Ce ne sono molte. In realtà molte di esse altro non sono che la digitalizzazione di professioni già esistenti. Esistono però delle figure che sono realmente nuove: circa il 40% delle professioni del futuro sono attività che non esistevano anche solo fino a 5 anni fa, o che non erano così rilevanti come invece lo sono adesso. Un esempio è il Cybersecurity specialist, la persona che si deve occupare della tutela della sicurezza dei dati all'interno dell'azienda, oltre che di tutti i processi aziendali. Questa è una figura che viene sempre più ricercata e in Italia sono pochissimi gli esperti in grado di ricoprire questo ruolo in modo adeguato.
Esiste poi i il Data analyst, che ha diverse declinazioni. In linea di massima è una persona che possiede la capacità di analizzare i Big Data, quindi grandi masse di dati destrutturati, non inseriti all'interno di tabelle, ma disgregati tra di loro, che arrivano da diverse fonti. Saper analizzare questi dati è un lavoro molto complesso, richiede anche una certa dose di creatività per andare a trovare il giusto dato nel giusto posto, soprattutto quando si parla di milioni o miliardi di dati.

E' un lavoro che sta pian piano crescendo: sempre più aziende richiedono Data Specialist.
Un'altra professione curiosa è il Growth Hacker, un esperto di marketing in grado di sovvertire le regole del marketing classico. Il Growth Hacking si basa sul concetto di Lean marketing, tante azioni piccole e veloci che vengono continuamente testate sul mercato. Praticamente è un continuo test delle azioni di marketing e questo tipo di tecnica consente di abbattere i costi legati al marketing stesso e soprattutto di ottimizzare poi tutte le attività di comunicazione.
Queste tre sono le figure che nel giro di un anno cresceranno maggiormente come numero di richieste.

Voi affermate che entro il 2020 ci potrebbero essere 2 milioni di posti di lavoro potenzialmente vacanti. Come si scongiura questo scenario?

Con una cosa chiamata "Life Long Learning". La realtà dei fatti è che l'accelerazione tecnologica che abbiamo avuto negli ultimi 5 anni è paragonabile ai 400 anni precedenti.
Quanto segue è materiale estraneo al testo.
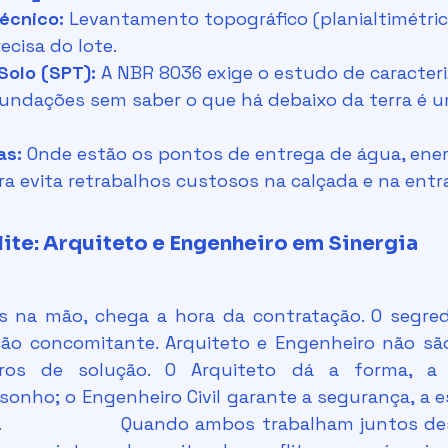
écnico:
 Levantamento topográfico (planialtimétrico
cisa do lote.
olo (SPT):
 A NBR 8036 exige o estudo de caracter
 fundações sem saber o que há debaixo da terra é u
as:
 Onde estão os pontos de entrega de água, ener
ra evita retrabalhos custosos na calçada e na entr
Elite: Arquiteto e Engenheiro em Sinergia
ção concomitante. Arquiteto e Engenheiro não são 
eiros de solução. O Arquiteto dá a forma, a 
sonho; o Engenheiro Civil garante a segurança, a es
iro 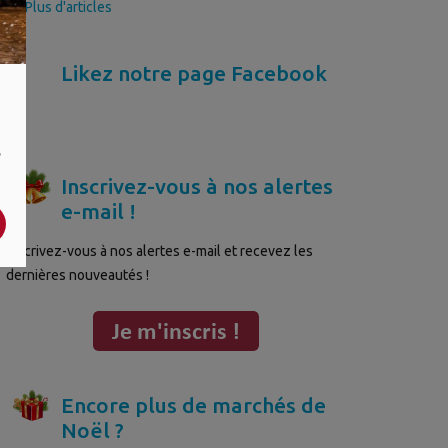
>> Plus d'articles
Likez notre page Facebook
,
Inscrivez-vous à nos alertes
e-mail !
Inscrivez-vous à nos alertes e-mail et recevez les
dernières nouveautés !
Encore plus de marchés de
Noël ?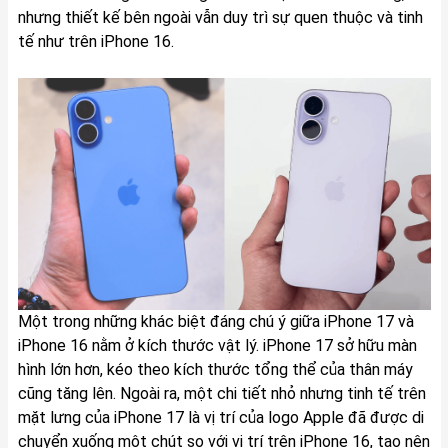
nhưng thiết kế bên ngoài vẫn duy trì sự quen thuộc và tinh
tế như trên iPhone 16.
Một trong những khác biệt đáng chú ý giữa iPhone 17 và
iPhone 16 nằm ở kích thước vật lý. iPhone 17 sở hữu màn
hình lớn hơn, kéo theo kích thước tổng thể của thân máy
cũng tăng lên. Ngoài ra, một chi tiết nhỏ nhưng tinh tế trên
mặt lưng của iPhone 17 là vị trí của logo Apple đã được di
chuyển xuống một chút so với vị trí trên iPhone 16, tạo nên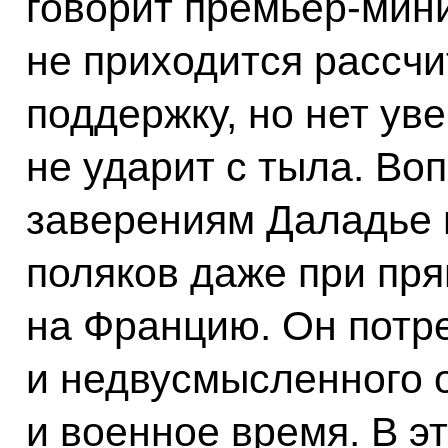
говорит премьер‑мин
не приходится рассчи
поддержку, но нет ув
не ударит с тыла. Во
заверениям Даладье 
поляков даже при пр
на Францию. Он потре
и недвусмысленного о
и военное время. В э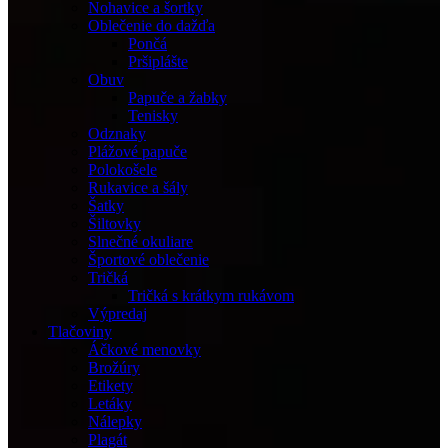
Nohavice a šortky
Oblečenie do dažďa
Pončá
Pršiplášte
Obuv
Papuče a žabky
Tenisky
Odznaky
Plážové papuče
Polokošele
Rukavice a šály
Šatky
Šiltovky
Slnečné okuliare
Športové oblečenie
Tričká
Tričká s krátkym rukávom
Výpredaj
Tlačoviny
Áčkové menovky
Brožúry
Etikety
Letáky
Nálepky
Plagát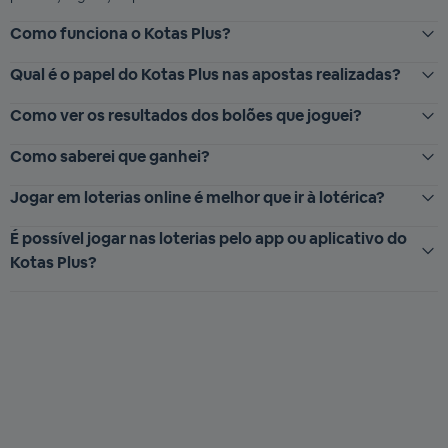
Como funciona o Kotas Plus?
Qual é o papel do Kotas Plus nas apostas realizadas?
Como ver os resultados dos bolões que joguei?
Como saberei que ganhei?
Jogar em loterias online é melhor que ir à lotérica?
É possível jogar nas loterias pelo app ou aplicativo do
Kotas Plus?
Sembra paradossale, ma in realtà l'accelerazione è stata incredibile. Questo fa si che stanno cambiando intere logiche di mercato.


Tutti abbiamo bisogno di aggiornarci, dovremo costantemente informarci, e imparare nuovi modi di lavorare, di comunicare, nuovi processi e nuove tecnologie. L'unico modo per farlo è non smettere di imparare. Questo farà sì che il Digital Mismatch non raggiungerà mai - perché questa è la realtà dei fatti - i due milioni di posti di lavoro vacanti, perché fortunatamente stiamo già ricorrendo ai ripari.

Che tipo di formazione devono affrontare queste figure specialistiche per essere pronte nel più breve tempo possibile?

La formazione è molto variegata, nel senso che poi dipende dal ruolo aziendale. In linea di massima, quello che sta succedendo è che il digitale e le tecnologie sono ormai pervasive. Esattamente come lo sono nella nostra vita quotidiana - con l'utilizzo di smartphone, tablet, smart TV e qualsiasi altra innovazione tecnologica che possa venire in mente - la stessa cosa si sta traslando nel mondo del lavoro. Per restare competitive le aziende devono introdurre nuove tecnologie e digitalizzazione all'interno dei processi produttivi di generazione del valore. Questo significa che tutte le persone che lavorano all'interno di un'azienda devono acquisire nuove competenze in ambito digitale.


E' molto generico, ma la realtà dei fatti è che il digitale sta trasformando tutto.

InTribe analizza Big Data per analisi predittive. Chi sono i vostri principali interlocutori e per che tipologie di analisi?

Le indagini che noi facciamo sono di diversi tipi. Le analisi predittive sono legate ai trend, quindi a come volgono i mercati. Di queste analisi i principali fruitori sono le aziende piuttosto strutturate, che operano principalmente nel B2B e che tendenzialmente operano nel Food and Beverage. Esistono poi altre tipologie di indagine, quali-quantitative, e queste a volte vengono utilizzate anche da aziende meno strutturate o da associazioni.